> WORK TO BE COMPLETED
An exact copy of every entry is needed, with the images left out.

> DATA LISTING
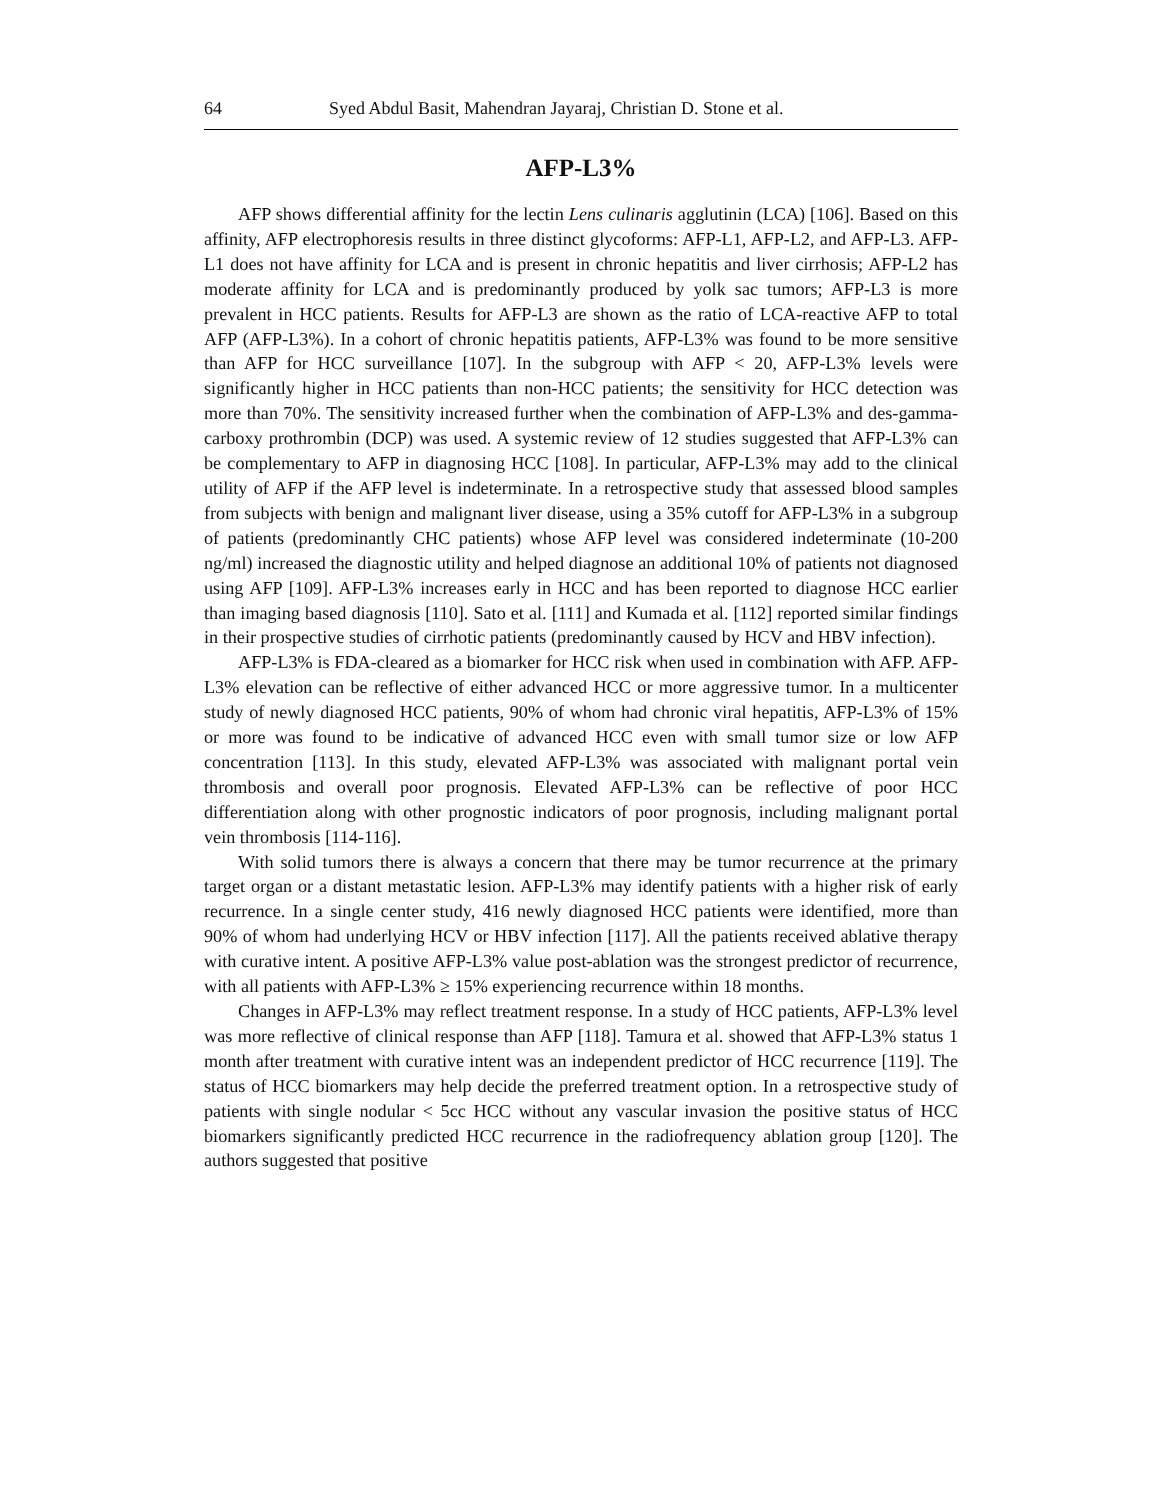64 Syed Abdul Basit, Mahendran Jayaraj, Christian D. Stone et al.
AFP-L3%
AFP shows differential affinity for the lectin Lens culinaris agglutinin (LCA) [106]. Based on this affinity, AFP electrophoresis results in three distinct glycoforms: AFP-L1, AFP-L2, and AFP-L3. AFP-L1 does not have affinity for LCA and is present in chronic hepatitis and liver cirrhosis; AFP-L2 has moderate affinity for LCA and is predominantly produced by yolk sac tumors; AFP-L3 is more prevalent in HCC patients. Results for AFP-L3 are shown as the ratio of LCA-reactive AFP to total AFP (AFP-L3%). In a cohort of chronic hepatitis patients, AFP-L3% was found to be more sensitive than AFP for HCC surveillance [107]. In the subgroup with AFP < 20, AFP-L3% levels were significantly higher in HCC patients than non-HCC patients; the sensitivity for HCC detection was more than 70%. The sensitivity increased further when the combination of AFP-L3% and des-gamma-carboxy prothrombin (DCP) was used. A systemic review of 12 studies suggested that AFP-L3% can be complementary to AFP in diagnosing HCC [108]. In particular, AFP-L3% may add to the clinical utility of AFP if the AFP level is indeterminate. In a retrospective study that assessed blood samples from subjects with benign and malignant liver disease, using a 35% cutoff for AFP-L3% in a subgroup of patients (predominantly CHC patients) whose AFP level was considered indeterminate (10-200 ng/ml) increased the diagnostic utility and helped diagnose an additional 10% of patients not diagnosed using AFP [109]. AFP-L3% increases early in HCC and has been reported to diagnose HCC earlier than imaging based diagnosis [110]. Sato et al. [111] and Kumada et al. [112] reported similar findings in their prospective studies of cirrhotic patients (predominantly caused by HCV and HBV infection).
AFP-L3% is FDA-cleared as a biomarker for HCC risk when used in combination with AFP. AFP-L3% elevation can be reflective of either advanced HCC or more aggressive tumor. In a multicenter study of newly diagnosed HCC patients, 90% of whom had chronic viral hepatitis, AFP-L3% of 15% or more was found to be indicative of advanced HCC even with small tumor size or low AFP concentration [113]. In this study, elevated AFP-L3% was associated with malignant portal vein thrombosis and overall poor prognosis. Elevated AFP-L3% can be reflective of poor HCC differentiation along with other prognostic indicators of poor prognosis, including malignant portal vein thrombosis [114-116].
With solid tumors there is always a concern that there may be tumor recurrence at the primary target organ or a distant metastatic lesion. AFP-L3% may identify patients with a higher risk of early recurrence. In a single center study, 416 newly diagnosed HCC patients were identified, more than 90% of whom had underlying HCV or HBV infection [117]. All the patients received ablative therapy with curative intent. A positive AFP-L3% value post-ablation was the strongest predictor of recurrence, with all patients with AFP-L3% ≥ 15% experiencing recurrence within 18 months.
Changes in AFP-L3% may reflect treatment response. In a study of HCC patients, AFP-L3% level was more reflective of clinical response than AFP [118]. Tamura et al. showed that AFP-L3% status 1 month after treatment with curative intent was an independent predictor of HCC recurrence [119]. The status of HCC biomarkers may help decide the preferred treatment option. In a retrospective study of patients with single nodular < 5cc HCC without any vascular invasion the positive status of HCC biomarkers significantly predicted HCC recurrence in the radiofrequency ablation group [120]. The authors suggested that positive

> ANSWER BOX
64 Syed Abdul Basit, Mahendran Jayaraj, Christian D. Stone et al.
AFP-L3%
AFP shows differential affinity for the lectin Lens culinaris agglutinin (LCA) [106]. Based on this affinity, AFP electrophoresis results in three distinct glycoforms: AFP-L1, AFP-L2, and AFP-L3. AFP-L1 does not have affinity for LCA and is present in chronic hepatitis and liver cirrhosis; AFP-L2 has moderate affinity for LCA and is predominantly produced by yolk sac tumors; AFP-L3 is more prevalent in HCC patients. Results for AFP-L3 are shown as the ratio of LCA-reactive AFP to total AFP (AFP-L3%). In a cohort of chronic hepatitis patients, AFP-L3% was found to be more sensitive than AFP for HCC surveillance [107]. In the subgroup with AFP < 20, AFP-L3% levels were significantly higher in HCC patients than non-HCC patients; the sensitivity for HCC detection was more than 70%. The sensitivity increased further when the combination of AFP-L3% and des-gamma-carboxy prothrombin (DCP) was used. A systemic review of 12 studies suggested that AFP-L3% can be complementary to AFP in diagnosing HCC [108]. In particular, AFP-L3% may add to the clinical utility of AFP if the AFP level is indeterminate. In a retrospective study that assessed blood samples from subjects with benign and malignant liver disease, using a 35% cutoff for AFP-L3% in a subgroup of patients (predominantly CHC patients) whose AFP level was considered indeterminate (10-200 ng/ml) increased the diagnostic utility and helped diagnose an additional 10% of patients not diagnosed using AFP [109]. AFP-L3% increases early in HCC and has been reported to diagnose HCC earlier than imaging based diagnosis [110]. Sato et al. [111] and Kumada et al. [112] reported similar findings in their prospective studies of cirrhotic patients (predominantly caused by HCV and HBV infection).
AFP-L3% is FDA-cleared as a biomarker for HCC risk when used in combination with AFP. AFP-L3% elevation can be reflective of either advanced HCC or more aggressive tumor. In a multicenter study of newly diagnosed HCC patients, 90% of whom had chronic viral hepatitis, AFP-L3% of 15% or more was found to be indicative of advanced HCC even with small tumor size or low AFP concentration [113]. In this study, elevated AFP-L3% was associated with malignant portal vein thrombosis and overall poor prognosis. Elevated AFP-L3% can be reflective of poor HCC differentiation along with other prognostic indicators of poor prognosis, including malignant portal vein thrombosis [114-116].
With solid tumors there is always a concern that there may be tumor recurrence at the primary target organ or a distant metastatic lesion. AFP-L3% may identify patients with a higher risk of early recurrence. In a single center study, 416 newly diagnosed HCC patients were identified, more than 90% of whom had underlying HCV or HBV infection [117]. All the patients received ablative therapy with curative intent. A positive AFP-L3% value post-ablation was the strongest predictor of recurrence, with all patients with AFP-L3% ≥ 15% experiencing recurrence within 18 months.
Changes in AFP-L3% may reflect treatment response. In a study of HCC patients, AFP-L3% level was more reflective of clinical response than AFP [118]. Tamura et al. showed that AFP-L3% status 1 month after treatment with curative intent was an independent predictor of HCC recurrence [119]. The status of HCC biomarkers may help decide the preferred treatment option. In a retrospective study of patients with single nodular < 5cc HCC without any vascular invasion the positive status of HCC biomarkers significantly predicted HCC recurrence in the radiofrequency ablation group [120]. The authors suggested that positive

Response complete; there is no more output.